Con sus dedos recorrió su espalda hasta llegar a su cóccix, la última pieza ósea de la columna vertebral. No recordaba nada, ni cómo había llegado hasta ahí. Desde hace un año fuera Caracas recorría el mundo con una sola maleta, rumbo a Chile, porque creía que ese país le ofrecía estabilidad. El crecimiento del PIB, la balanza comercial y balanza de pagos era estable. Todavía creía en los gurús de Wall Street, la literatura moderna ridiculizada por Tom Wolfe. En el camino se estacionó en Ecuador, en Ambato, con un par de zapatos y muchos vestidos, sobre todo de color blanco. Le atraía el color blanco. Le atraía la vida. Pero poco soportó esa ciudad fría amenazada los 365 días del año por el volcán Tungurahua.
En Quito buscó un lugar para vivir; la oferta se reducía a tugurios y buhardillas. Colchones tras colchones con baños compartidos hasta que halló un lugar por el El Bosque, era su vecina, con un ventanal que le permitía contemplar la ciudad en las mañanas, a veces con neblina a veces con sol. Una ciudad alargada y absurda. Solo quería conquistar su reino, como Tagore.
En la mañana la recogió cerca del centro comercial El Bosque y bajaron hasta Frida, una bar de moda en La Floresta donde solo se comen tacos y se bebe tequila. <<Por qué dejaste el periodismo>>, dijo él. <<Yo no lo he dejado, digamos que ahora en Venezuela solo puedes ser relacionador público. No hay lugar para preguntas incómodas. Una de mis últimas entrevistas fue con un alcalde chavista. Yo me orinaba del susto>>, dijo ella. <<El miedo mueve al mundo>>, dijo él.
Su novio en Caracas. si así se le podía llamar, era una persona mucho mayor que ella; le financió los estudios y por eso le abrió su mundo y el de su familia, hasta que escuchó un click cuando estaban en un motel. Pronto descubrió una cámara y se fue. Nunca más volvió a responder sus llamadas. Y pronto vio sus fotos y videos en la intimidad circulando por las redes sociales, con etiquetas a su familia y sus amigos. La depresión fue tan fuerte que solo pudo llorar. Fueron días y noches de llanto. Hasta que dijo no más y decidió huir del infierno llamado chavismo.

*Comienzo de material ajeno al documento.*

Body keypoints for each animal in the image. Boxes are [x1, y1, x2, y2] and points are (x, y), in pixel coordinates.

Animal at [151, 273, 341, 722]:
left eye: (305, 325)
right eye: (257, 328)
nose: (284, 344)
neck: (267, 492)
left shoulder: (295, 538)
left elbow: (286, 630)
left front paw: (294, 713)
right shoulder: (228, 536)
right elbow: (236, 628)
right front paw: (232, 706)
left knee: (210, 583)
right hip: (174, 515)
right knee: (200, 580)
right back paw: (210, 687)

Tras el tercer tequila y tres tacos fueron hasta la Foch. Su pelo rizado a veces ocultaba su rostro, el viento lo descubría. Caminaron ebrios por esa plaza, agarrados de la mano, como si en el mundo no existiera nada más, como si Berkley tuviera razón. Cómo si todo fuera producto de la imaginación de ellos. La felicidad debía ser así. Un mundo de fantasmas donde la realidad es de dos personas.
Nunca supo cómo llegó a su casa. En su memoria aparecieron flashes de ella bailando, desnudándose y él buscando su clítoris, sus senos, su pubis, su espalda...
<<Quieres desayunar>>, preguntó. Nada, solo el silencio. Por alguna extraña razón recordó haberle hablado del judo, el jiujitsu, la lucha libre, el karate Nisei Goju Ryu y del Marqués de Sade. De las noches de Sodoma y Gomorra, de Justine o Juliete, de esa idea de llevar el sexo al extremo del ahorcamiento para comprimir las arterias carótidas.
<<Los degenerados, le dijo, creían que esa técnica provocaba sensaciones eróticas de gran voluptuosidad, tal vez debido a la observación del líquido espermático en las ropas o en el suelo y al estado de semierección en que queda a menudo el pene de los ahorcados>>. El silencio era perturbador. La volteó lentamente y vio su rostro azulado, como si la sangre hubiera perdido su oxígeno. Por la ventana contempló el cielo, cómo se ocultaba el sol.